Continuing with the preparing of the locomotive you would then proceed to the locomotive on entering the footplate you would check the boiler water level, ensuring sufficient water level before attending to fire. If the driver was not yet present you would ensure the regulator was closed, the reversing lever was in mid gear and the cylinder cocks were open and the tender brake applied (this was the procedure whenever leaving the foot-plate unattended) to ensure the locomotive did not move when boiler pressure increased. After ensuring the fire-hole lip and baffle plate are correctly fitted and having made a visual check of the brick-arch, you would then attend to the fire by spreading the coals over the grate and applying fresh coal until the fire was sufficient to raise the temperature of the boiler. To increase steam pressure you would then open the dampers to regulate air to the fire. Once there was sufficient steam pressure the blower could be operated to increase the draught to the fire. When steam pressure allowed the injectors would then be operated to ensure they were working correctly. Failure of an injector would fail the locomotive (a fitter would be called to hopefully rectify the fault if possible). The water gauge glasses would then need blowing by using the blow-down cocks to ensure there was no blockage caused by scale or sludge which would have give a spurious water level reading. Duties off the footplate included checking the smoke-box had been emptied and, if the locomotive was fitted with self-cleaning smoke-box baffles, they were correctly fitted, securing the smoke-box door, sweeping any ash off the front foot-plating, topping up the sand boxes, checking the coal was safely trimmed in the tender (if fully coaled) and the tender water level. The engine would be coaled and watered in the yard later if required.
In the meantime the driver would be carrying out his duties which included checking route restrictions and any other relevant notices. Other duties included the checking of defect cards for the locomotive (to see that they had been rectified), and the collecting of oils and oil cans relevant to locomotive. He would then proceed to locomotive to carry out the oiling and visual inspection of locomotive during oiling. Sometimes the fireman would assist in oiling the inside motion if this was required and the driver was a bit portly or not agile enough. When ready the locomotive would be moved out of the shed to the departure roads having been coaled and watered if needed. Finally it would be checked out by the shed foreman before departing the depot.

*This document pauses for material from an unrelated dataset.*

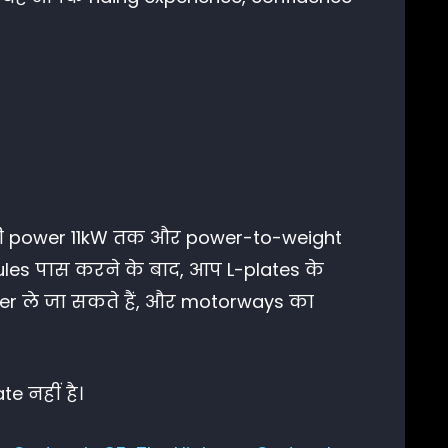
िसकी power 11kW तक और power-to-weight
dules पास करने के बाद, आप L-plates के
ger ले जा सकते हैं, और motorways का
e नहीं है।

This is a fairly brief run through of the disposal and preparation of the locomotive. Although it could be a fairly dirty job out on the road it was not so bad as long as you kept the footplate clean and laid the dust using the cab water hose. There were times however when I rode home on my bike looking like a chimney sweep. Most drivers liked to stay clean with some wearing white shirts. Drivers were very annoyed especially the older drivers if the footplate was not kept clean. Above all the most important duty off the fireman was to ensure he had a serviceable tea can and made a good cup of tea. It's not a highly detailed listing of jobs but a summary of what you would generally be expected to do as part of your duties.